Wells Fargo has decided to allow some customers to keep their personal lines of credit, partially reversing a controversial decision after a month of outrage from consumers and advocates.
The bank last month decided to shut down all of its existing personal lines of credit, which Wells Fargo noted could hurt customers’ credit scores. A spokeswoman for the bank said Wells Fargo changed its mind … sorta.
“We heard feedback from our customers and that feedback is very important to us,” the spokeswoman said. “We are responding by ensuring customers can keep these lines of credit open.”
Only customers who have been using their lines of credit can continue to maintain them, the bank said. Wells Fargo customers who haven’t borrowed against their credit lines over the past 12 months have to call the bank or use their line or credit to maintain it. Other inactive customers’ accounts will be closed on December 2. CNBC first reported the news.
Wells Fargo said last month it had decided to shut the lines of credit as part of a strategic review. The bank determined that other lending products better served customers, and it stopped opening new lines of credit for customers in May 2020.
Lines of credit are a popular way for customers to get loans for big purchases, such as home renovations. They can also help customers consolidate credit card debt at a lower rate. Wells Fargo had offered customers credit lines of up to $100,000, CNBC reported. The bank started notifying existing customers a month ago that it had planned to close those credit lines.
Losing access to that line of credit could be damaging to customers’ credit scores, since closed accounts and the total amount of credit factor into consumers’ credit history.
The news was met with ire on social media. Wells Fargo was trending last month following CNBC’s initial report, with consumer advocates, including Senator Elizabeth Warren, expressing outrage.
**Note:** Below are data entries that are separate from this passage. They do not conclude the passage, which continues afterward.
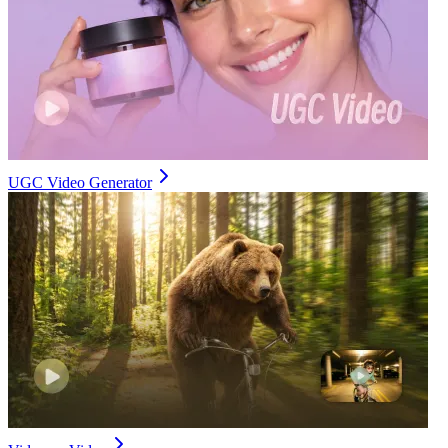
UGC Video Generator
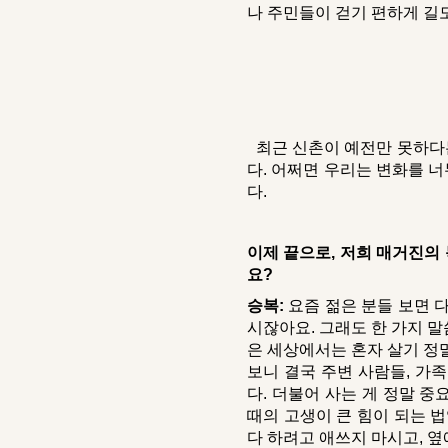
나 주민들이 걷기 편하게 길
최근 신촌이 예전만 못하다는
다. 어쩌면 우리는 변화를 너
다.
이제 끝으로, 저희 매거진의 
요?
승복:
요즘 젊은 분들 보면 
시잖아요. 그래도 한 가지 말
은 세상에서는 혼자 살기 정말
보니 결국 주변 사람들, 가
다. 더불어 사는 게 정말 중
때의 고생이 큰 힘이 되는 
다 하려고 애쓰지 마시고, 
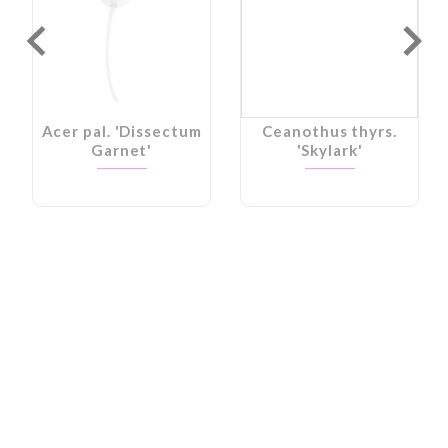
Acer pal. 'Dissectum
Ceanothus thyrs.
Garnet'
'Skylark'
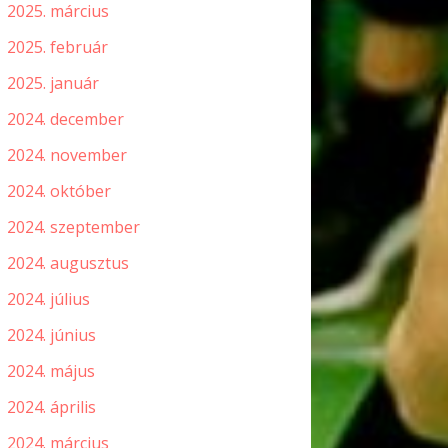
2025. március
2025. február
2025. január
2024. december
2024. november
2024. október
2024. szeptember
2024. augusztus
2024. július
2024. június
2024. május
2024. április
2024. március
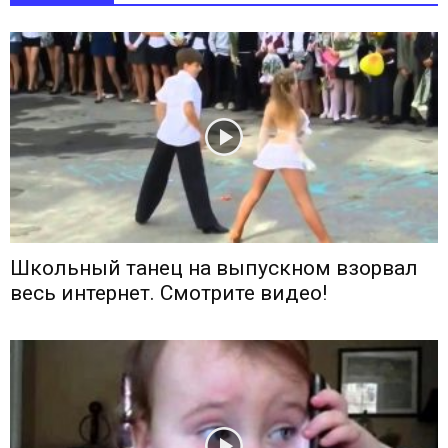
Школьный танец на выпускном взорвал
весь интернет. Смотрите видео!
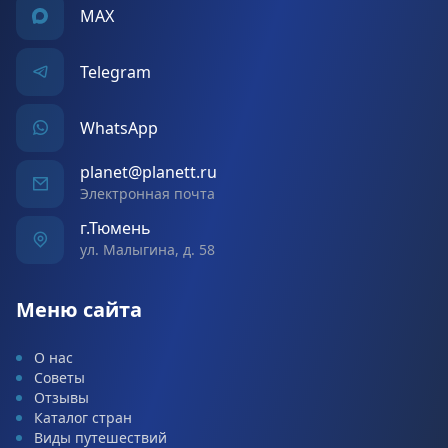
MAX
Telegram
WhatsApp
planet@planett.ru
Электронная почта
г.Тюмень
ул. Малыгина, д. 58
Меню сайта
О нас
Советы
Отзывы
Каталог стран
Виды путешествий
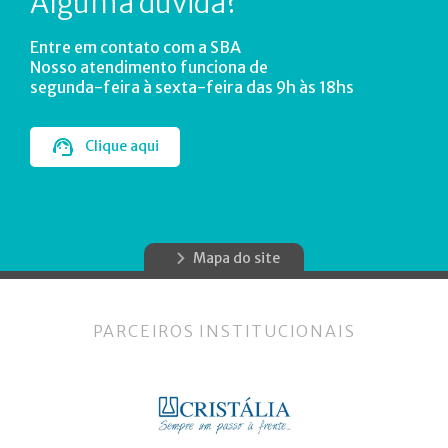
Alguma dúvida?
Entre em contato com a SBA
Nosso atendimento funciona de
segunda-feira à sexta-feira das 9h às 18hs
Clique aqui
Mapa do site
PARCEIROS INSTITUCIONAIS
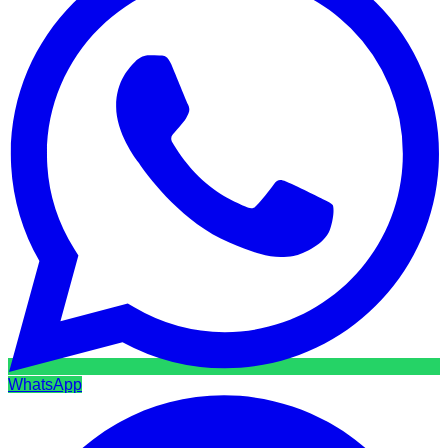
WhatsApp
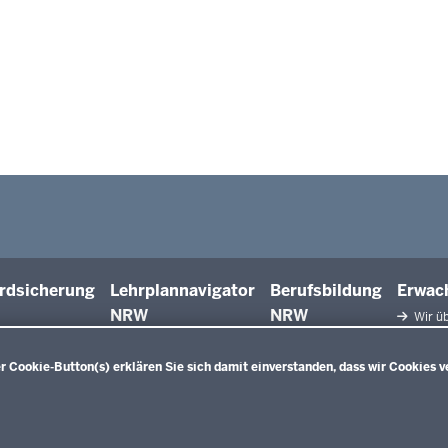
rdsicherung
Lehrplannavigator
Berufsbildung
Erwac
NRW
NRW
Wir üb
Facht
Qualifiz
 Cookie-Button(s) erklären Sie sich damit einverstanden, dass wir Cookies v
Innova
Weiterbi
Beric
Weiterbi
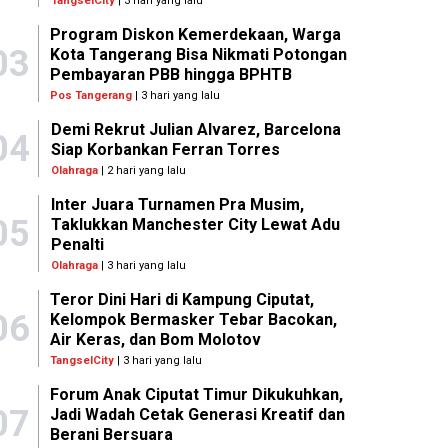
TangselCity
| 3 hari yang lalu
Program Diskon Kemerdekaan, Warga
03
Kota Tangerang Bisa Nikmati Potongan
Pembayaran PBB hingga BPHTB
Pos Tangerang
| 3 hari yang lalu
Demi Rekrut Julian Alvarez, Barcelona
04
Siap Korbankan Ferran Torres
Olahraga
| 2 hari yang lalu
Inter Juara Turnamen Pra Musim,
05
Taklukkan Manchester City Lewat Adu
Penalti
Olahraga
| 3 hari yang lalu
Teror Dini Hari di Kampung Ciputat,
06
Kelompok Bermasker Tebar Bacokan,
Air Keras, dan Bom Molotov
TangselCity
| 3 hari yang lalu
Forum Anak Ciputat Timur Dikukuhkan,
07
Jadi Wadah Cetak Generasi Kreatif dan
Berani Bersuara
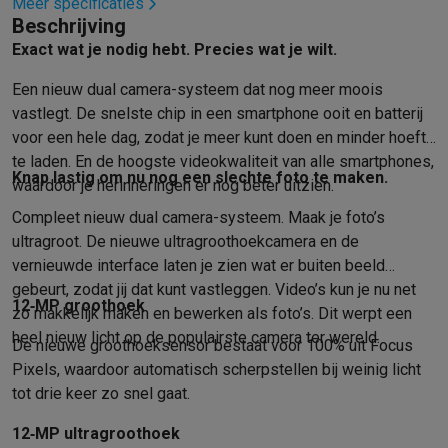
Refurbished
Meer specificaties
Beschrijving
Refurbished smartphones
Refurbished tablets
Refurbished lap
Exact wat je nodig hebt. Precies wat je wilt.
Huishouden
Wasmachines met ecocheques
Droogkasten met ecocheques
Een nieuw dual camera-systeem dat nog meer moois
Kleine keukentoestellen
vastlegt. De snelste chip in een smart­phone ooit en batterij
Kleine keukentoestellen met ecocheques
Koffiemachines met
voor een hele dag, zodat je meer kunt doen en minder hoeft
Grote keukentoestellen
te laden. En de hoogste videokwaliteit van alle smart­phones,
Vaatwassers met ecocheques
Koelkasten met ecocheques
Die
Knap lastig om nu nog een slechte foto te maken.
waardoor je herinneringen er nog beter uitzien.
Airco
Compleet nieuw dual camera-systeem. Maak je foto’s
Airco's met ecocheques
ultragroot. De nieuwe ultragroothoek­camera en de
TV & audio
vernieuwde interface laten je zien wat er buiten beeld
TV met ecocheques
Bluetooth speakers met ecocheques
Kopt
gebeurt, zodat jij dat kunt vastleggen. Video’s kun je nu net
Multimedia & telefonie
12‑MP groothoek
zo makkelijk maken en bewerken als foto’s. Dit werpt een
Smartphones met ecocheques
Tablets met ecocheques
Laptop
heel nieuw licht op de populairste camera ter wereld.
Transport
De nieuwe groothoeksensor bestaat voor 100% uit Focus
Pixels, waardoor automatisch scherpstellen bij weinig licht
Elektrische steps met ecocheques
Eco initiatieven
tot drie keer zo snel gaat.
Impact
Energie besparen
Recycleer je oud elektro
12‑MP ultragroothoek
Info & acties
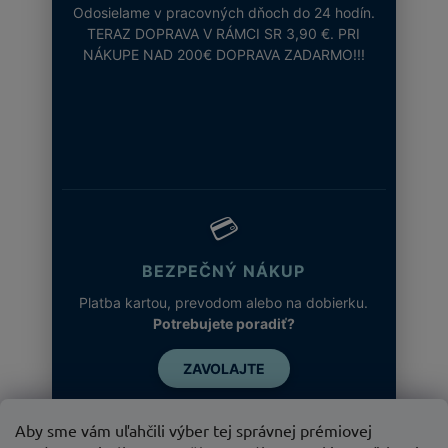
Odosielame v pracovných dňoch do 24 hodín.
TERAZ DOPRAVA V RÁMCI SR 3,90 €. PRI
NÁKUPE NAD 200€ DOPRAVA ZADARMO!!!
💳
BEZPEČNÝ NÁKUP
Platba kartou, prevodom alebo na dobierku.
Potrebujete poradiť?
ZAVOLAJTE
Aby sme vám uľahčili výber tej správnej prémiovej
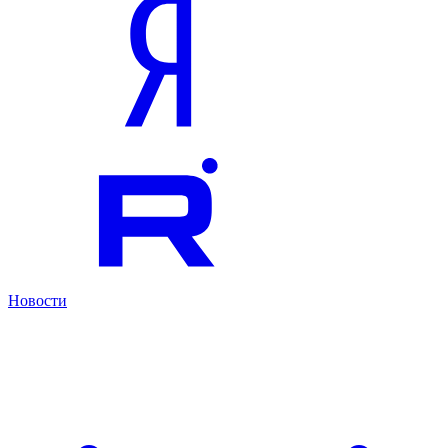
Новости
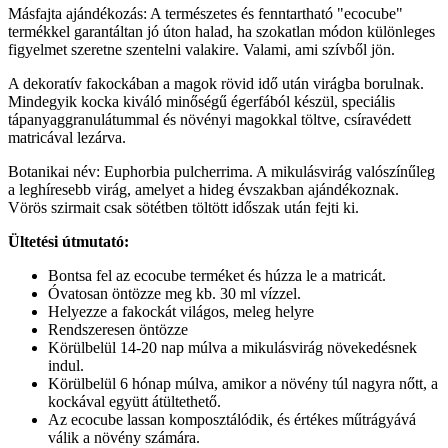
Másfajta ajándékozás: A természetes és fenntartható "ecocube"
termékkel garantáltan jó úton halad, ha szokatlan módon különleges
figyelmet szeretne szentelni valakire. Valami, ami szívből jön.
A dekoratív fakockában a magok rövid idő után virágba borulnak.
Mindegyik kocka kiváló minőségű égerfából készül, speciális
tápanyaggranulátummal és növényi magokkal töltve, csíravédett
matricával lezárva.
Botanikai név: Euphorbia pulcherrima. A mikulásvirág valószínűleg
a leghíresebb virág, amelyet a hideg évszakban ajándékoznak.
Vörös szirmait csak sötétben töltött időszak után fejti ki.
Ültetési útmutató:
Bontsa fel az ecocube terméket és húzza le a matricát.
Óvatosan öntözze meg kb. 30 ml vízzel.
Helyezze a fakockát világos, meleg helyre
Rendszeresen öntözze
Körülbelül 14-20 nap múlva a mikulásvirág növekedésnek
indul.
Körülbelül 6 hónap múlva, amikor a növény túl nagyra nőtt, a
kockával együtt átültethető.
Az ecocube lassan komposztálódik, és értékes műtrágyává
válik a növény számára.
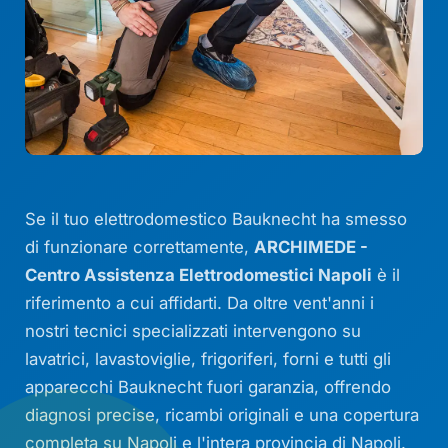
Se il tuo elettrodomestico Bauknecht ha smesso
di funzionare correttamente,
ARCHIMEDE -
Centro Assistenza Elettrodomestici Napoli
è il
riferimento a cui affidarti. Da oltre vent'anni i
nostri tecnici specializzati intervengono su
lavatrici, lavastoviglie, frigoriferi, forni e tutti gli
apparecchi Bauknecht fuori garanzia, offrendo
diagnosi precise, ricambi originali e una copertura
completa su Napoli e l'intera provincia di Napoli.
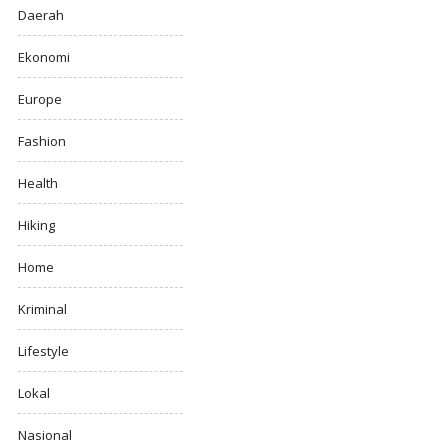
Daerah
Ekonomi
Europe
Fashion
Health
Hiking
Home
Kriminal
Lifestyle
Lokal
Nasional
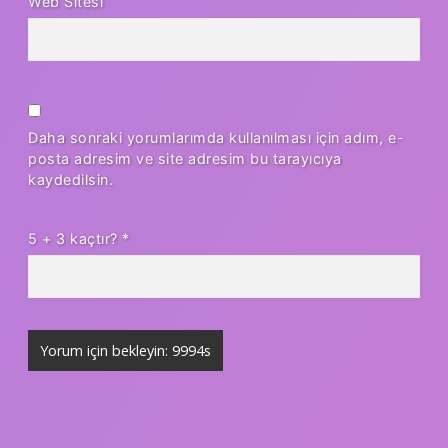
Web Sitesi
Daha sonraki yorumlarımda kullanılması için adım, e-
posta adresim ve site adresim bu tarayıcıya
kaydedilsin.
5 + 3 kaçtır?
*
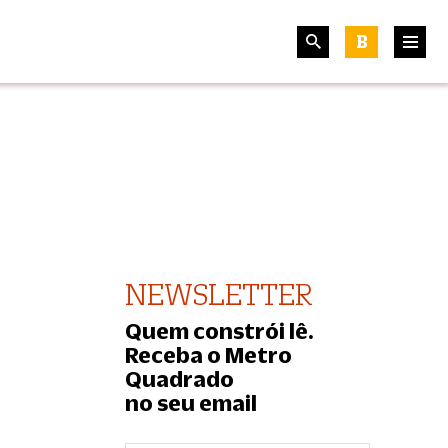
B
NEWSLETTER
Quem constrói lê.
Receba o Metro
Quadrado
no seu email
The news comes more than four years after a scandal erupted in which the bank admitted to opening millions of fake accounts, as well as forcing customers to pay for unneeded auto insurance or charging unnecessary mortgage fees. The Federal Reserve called it “widespread customer abuse,” and in 2018 the central bank imposed a cap on Wells Fargo’s assets — essentially barring the it from increasing its balance sheet until it addresses the compliance failures that led to the scandal.